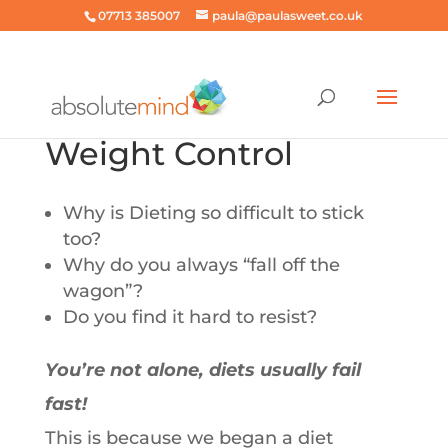
07713 385007
paula@paulasweet.co.uk
Weight Control
Why is Dieting so difficult to stick
too?
Why do you always “fall off the
wagon”?
Do you find it hard to resist?
You’re not alone, diets usually fail
fast!
This is because we began a diet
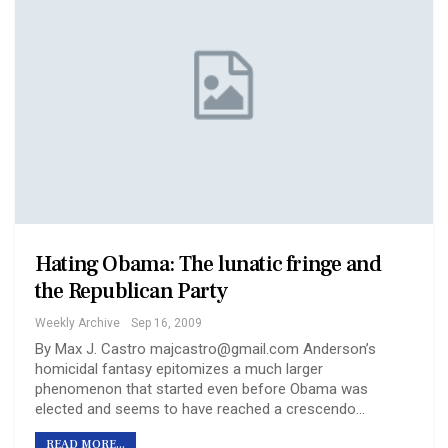
Hating Obama: The lunatic fringe and
the Republican Party
Weekly Archive
Sep 16, 2009
By Max J. Castro majcastro@gmail.com Anderson’s
homicidal fantasy epitomizes a much larger
phenomenon that started even before Obama was
elected and seems to have reached a crescendo…
READ MORE...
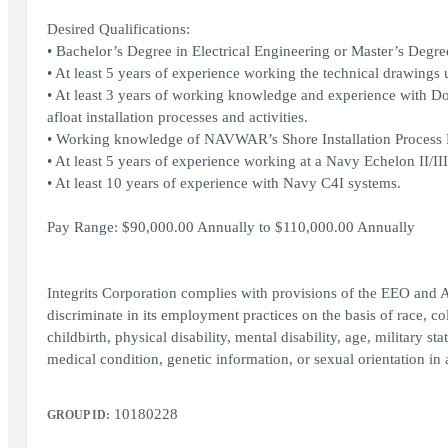
Desired Qualifications:
• Bachelor’s Degree in Electrical Engineering or Master’s Degree 
• At least 5 years of experience working the technical drawing
• At least 3 years of working knowledge and experience with D
afloat installation processes and activities.
• Working knowledge of NAVWAR’s Shore Installation Process
• At least 5 years of experience working at a Navy Echelon 
• At least 10 years of experience with Navy C4I systems.
Pay Range: $90,000.00 Annually to $110,000.00 Annually
Integrits Corporation complies with provisions of the EEO and 
discriminate in its employment practices on the basis of race, col
childbirth, physical disability, mental disability, age, military st
medical condition, genetic information, or sexual orientation in 
10180228
GROUP ID:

########

> What to do: A single number is the answer here: the count of lines in the material above holding the string "Obama".

> Completed task: 2